> **YOUR OBJECTIVE**
Reproduce the text of all the entries below without any changes, line for line, and leave the pictures out.

> **EXTRACTED RECORDS**
======
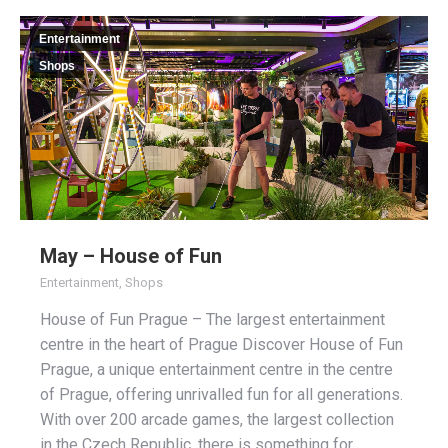
Entertainment
Shops
May – House of Fun
Entertainment
,
Shops
House of Fun Prague – The largest entertainment
centre in the heart of Prague Discover House of Fun
Prague, a unique entertainment centre in the centre
of Prague, offering unrivalled fun for all generations.
With over 200 arcade games, the largest collection
in the Czech Republic, there is something for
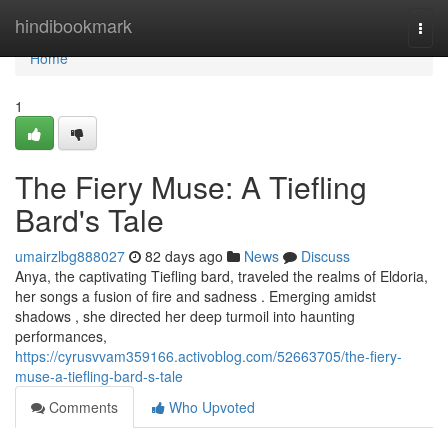
Home
hindibookmark
Togg
navi
Home
1
The Fiery Muse: A Tiefling
Bard's Tale
umairzlbg888027
82 days ago
News
Discuss
Anya, the captivating Tiefling bard, traveled the realms of Eldoria,
her songs a fusion of fire and sadness . Emerging amidst
shadows , she directed her deep turmoil into haunting
performances,
https://cyrusvvam359166.activoblog.com/52663705/the-fiery-
muse-a-tiefling-bard-s-tale
Comments
Who Upvoted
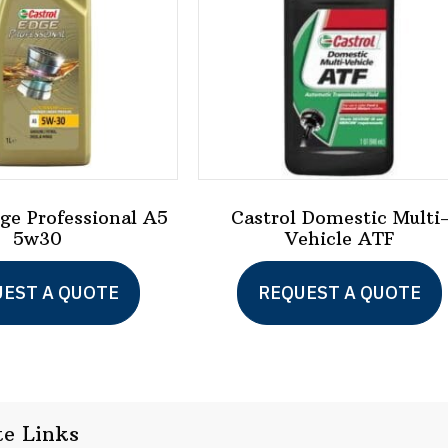
dge Professional A5
Castrol Domestic Multi
5w30
Vehicle ATF
EST A QUOTE
REQUEST A QUOTE
te Links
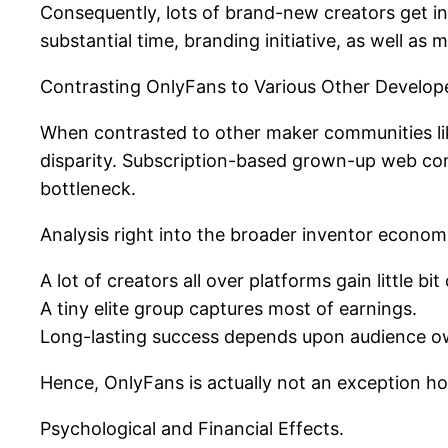
Consequently, lots of brand-new creators get in
substantial time, branding initiative, as well as 
Contrasting OnlyFans to Various Other Develope
When contrasted to other maker communities l
disparity. Subscription-based grown-up web co
bottleneck.
Analysis right into the broader inventor econom
A lot of creators all over platforms gain little bi
A tiny elite group captures most of earnings.
Long-lasting success depends upon audience ow
Hence, OnlyFans is actually not an exception h
Psychological and Financial Effects.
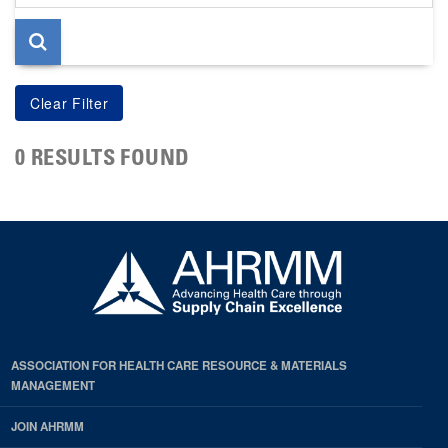
page
0 RESULTS FOUND
ASSOCIATION FOR HEALTH CARE RESOURCE & MATERIALS
MANAGEMENT
JOIN AHRMM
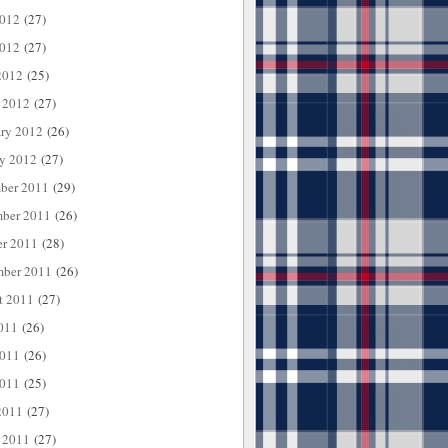
2012
(27)
012
(27)
2012
(25)
 2012
(27)
ary 2012
(26)
ry 2012
(27)
ber 2011
(29)
ber 2011
(26)
er 2011
(28)
mber 2011
(26)
t 2011
(27)
011
(26)
2011
(26)
011
(25)
2011
(27)
 2011
(27)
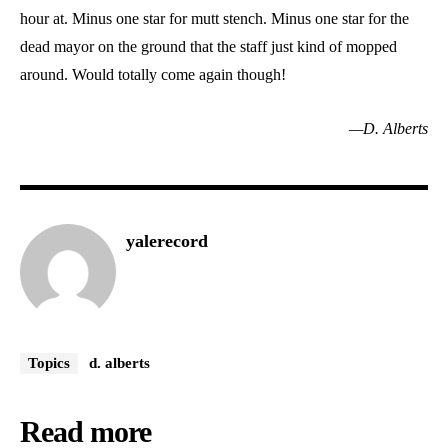
hour at. Minus one star for mutt stench. Minus one star for the
dead mayor on the ground that the staff just kind of mopped
around. Would totally come again though!
—D. Alberts
yalerecord
Topics
d. alberts
Read more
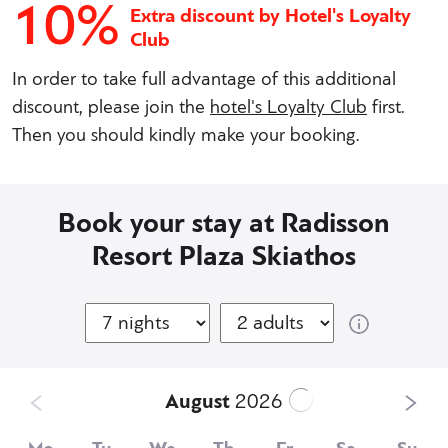
10%
Extra discount by Hotel's Loyalty
Club
In order to take full advantage of this additional
discount, please join the
hotel's Loyalty Club
first.
Then you should kindly make your booking.
Book your stay at Radisson
Resort Plaza Skiathos
August
2026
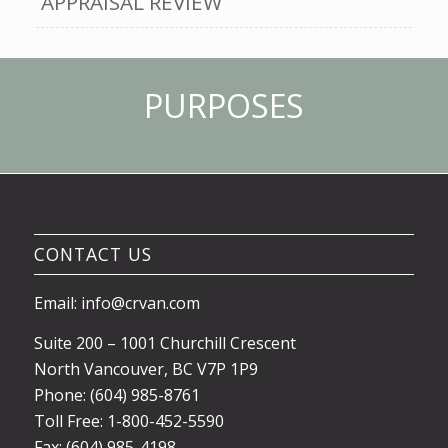
APPRAISAL REVIEW
PURPOSES
CONTACT US
Email: info@crvan.com
Suite 200 – 1001 Churchill Crescent
North Vancouver, BC V7P 1P9
Phone: (604) 985-8761
Toll Free: 1-800-452-5590
Fax: (604) 985-4198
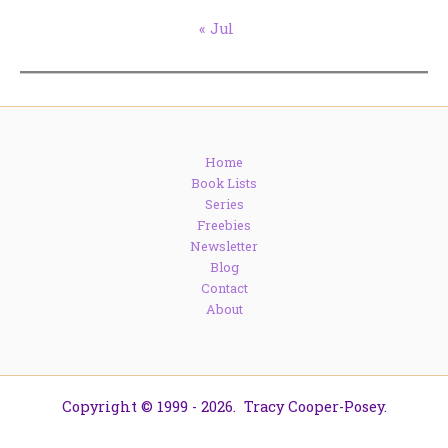
« Jul
Home
Book Lists
Series
Freebies
Newsletter
Blog
Contact
About
Copyright © 1999 - 2026. Tracy Cooper-Posey.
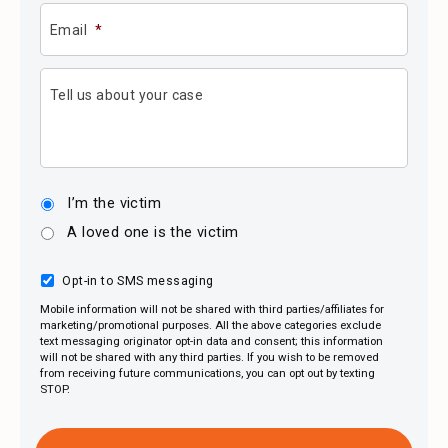
Email
*
Tell us about your case
I’m the victim
A loved one is the victim
Opt-in to SMS messaging
Mobile information will not be shared with third parties/affiliates for
marketing/promotional purposes. All the above categories exclude
text messaging originator opt-in data and consent; this information
will not be shared with any third parties. If you wish to be removed
from receiving future communications, you can opt out by texting
STOP.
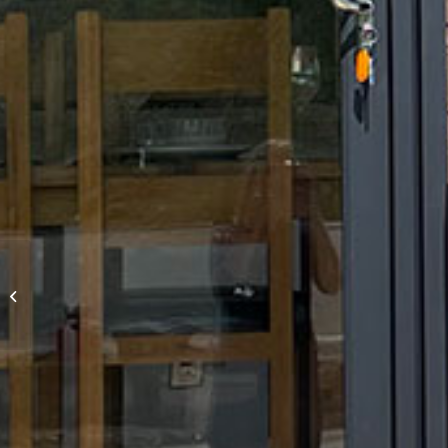
Stately Albion,
Goodwood 40′ x 20′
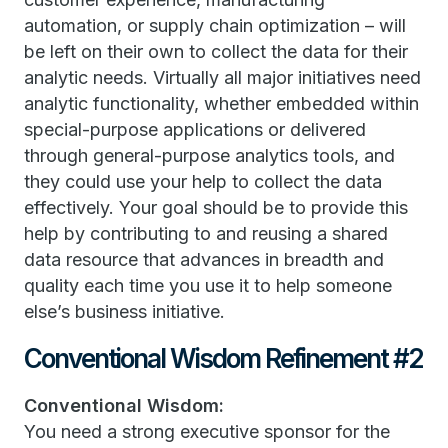
automation, or supply chain optimization – will
be left on their own to collect the data for their
analytic needs. Virtually all major initiatives need
analytic functionality, whether embedded within
special-purpose applications or delivered
through general-purpose analytics tools, and
they could use your help to collect the data
effectively. Your goal should be to provide this
help by contributing to and reusing a shared
data resource that advances in breadth and
quality each time you use it to help someone
else’s business initiative.
Conventional Wisdom Refinement #2
Conventional Wisdom:
You need a strong executive sponsor for the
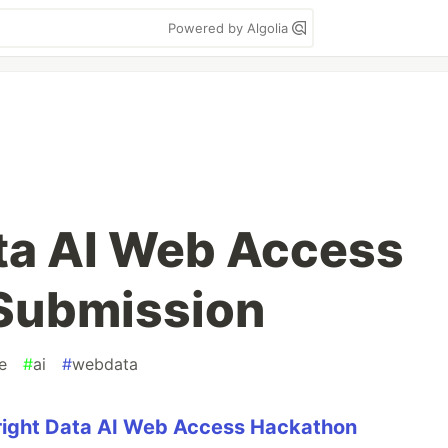
Powered by Algolia
ata AI Web Access
Submission
e
#
ai
#
webdata
right Data AI Web Access Hackathon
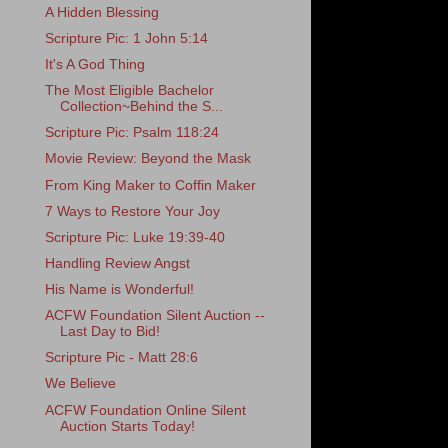
A Hidden Blessing
Scripture Pic: 1 John 5:14
It's A God Thing
The Most Eligible Bachelor
Collection~Behind the S...
Scripture Pic: Psalm 118:24
Movie Review: Beyond the Mask
From King Maker to Coffin Maker
7 Ways to Restore Your Joy
Scripture Pic: Luke 19:39-40
Handling Review Angst
His Name is Wonderful!
ACFW Foundation Silent Auction --
Last Day to Bid!
Scripture Pic - Matt 28:6
We Believe
ACFW Foundation Online Silent
Auction Starts Today!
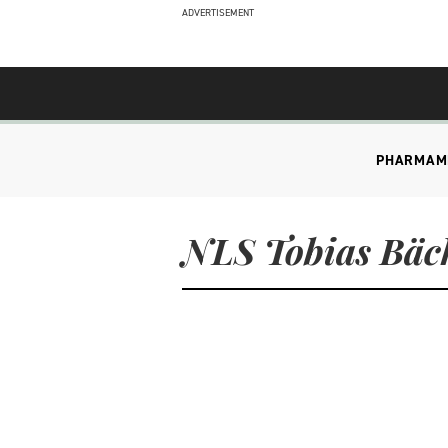
ADVERTISEMENT
PHARMA
M
NLS Tobias Bäc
======
> **SOLUTION FOR THIS PROBLEM**
Entertainment
Shops
May – House of Fun
Entertainment
,
Shops
House of Fun Prague – The largest entertainment
centre in the heart of Prague Discover House of Fun
Prague, a unique entertainment centre in the centre
of Prague, offering unrivalled fun for all generations.
With over 200 arcade games, the largest collection
in the Czech Republic, there is something for
Home
hindibookmark
Togg
navi
Home
1
The Fiery Muse: A Tiefling
Bard's Tale
umairzlbg888027
82 days ago
News
Discuss
Anya, the captivating Tiefling bard, traveled the realms of Eldoria,
her songs a fusion of fire and sadness . Emerging amidst
shadows , she directed her deep turmoil into haunting
performances,
https://cyrusvvam359166.activoblog.com/52663705/the-fiery-
muse-a-tiefling-bard-s-tale
Comments
Who Upvoted
dge Professional A5
Castrol Domestic Multi
5w30
Vehicle ATF
EST A QUOTE
REQUEST A QUOTE
te Links
Consequently, lots of brand-new creators get in
substantial time, branding initiative, as well as 
Contrasting OnlyFans to Various Other Develope
When contrasted to other maker communities l
disparity. Subscription-based grown-up web co
bottleneck.
Analysis right into the broader inventor econom
A lot of creators all over platforms gain little bi
A tiny elite group captures most of earnings.
Long-lasting success depends upon audience ow
Hence, OnlyFans is actually not an exception h
Psychological and Financial Effects.
page
0 RESULTS FOUND
ASSOCIATION FOR HEALTH CARE RESOURCE & MATERIALS
MANAGEMENT
JOIN AHRMM
2012
(27)
012
(27)
2012
(25)
 2012
(27)
ary 2012
(26)
ry 2012
(27)
ber 2011
(29)
ber 2011
(26)
er 2011
(28)
mber 2011
(26)
t 2011
(27)
011
(26)
2011
(26)
011
(25)
2011
(27)
 2011
(27)
hour at. Minus one star for mutt stench. Minus one star for the
dead mayor on the ground that the staff just kind of mopped
around. Would totally come again though!
—D. Alberts
yalerecord
Topics
d. alberts
Read more
10%
Extra discount by Hotel's Loyalty
Club
In order to take full advantage of this additional
discount, please join the
hotel's Loyalty Club
first.
Then you should kindly make your booking.
Book your stay at Radisson
Resort Plaza Skiathos
August
2026
APPRAISAL REVIEW
PURPOSES
CONTACT US
Email: info@crvan.com
Suite 200 – 1001 Churchill Crescent
North Vancouver, BC V7P 1P9
Phone: (604) 985-8761
Toll Free: 1-800-452-5590
Fax: (604) 985-4198
« Jul
Home
Book Lists
Series
Freebies
Newsletter
Blog
Contact
About
Copyright © 1999 - 2026. Tracy Cooper-Posey.
Email
*
Tell us about your case
I’m the victim
A loved one is the victim
Opt-in to SMS messaging
Mobile information will not be shared with third parties/affiliates for
marketing/promotional purposes. All the above categories exclude
text messaging originator opt-in data and consent; this information
will not be shared with any third parties. If you wish to be removed
from receiving future communications, you can opt out by texting
STOP.
Stately Albion,
Goodwood 40′ x 20′
automation, or supply chain optimization – will
be left on their own to collect the data for their
analytic needs. Virtually all major initiatives need
analytic functionality, whether embedded within
special-purpose applications or delivered
through general-purpose analytics tools, and
they could use your help to collect the data
effectively. Your goal should be to provide this
help by contributing to and reusing a shared
data resource that advances in breadth and
quality each time you use it to help someone
else’s business initiative.
Conventional Wisdom Refinement #2
Conventional Wisdom:
You need a strong executive sponsor for the
Powered by Algolia
ata AI Web Access
Submission
e
#
ai
#
webdata
right Data AI Web Access Hackathon
A Hidden Blessing
Scripture Pic: 1 John 5:14
It's A God Thing
The Most Eligible Bachelor
Collection~Behind the S...
Scripture Pic: Psalm 118:24
Movie Review: Beyond the Mask
From King Maker to Coffin Maker
7 Ways to Restore Your Joy
Scripture Pic: Luke 19:39-40
Handling Review Angst
His Name is Wonderful!
ACFW Foundation Silent Auction --
Last Day to Bid!
Scripture Pic - Matt 28:6
We Believe
ACFW Foundation Online Silent
Auction Starts Today!
ADVERTISEMENT
PHARMA
M
NLS Tobias Bäc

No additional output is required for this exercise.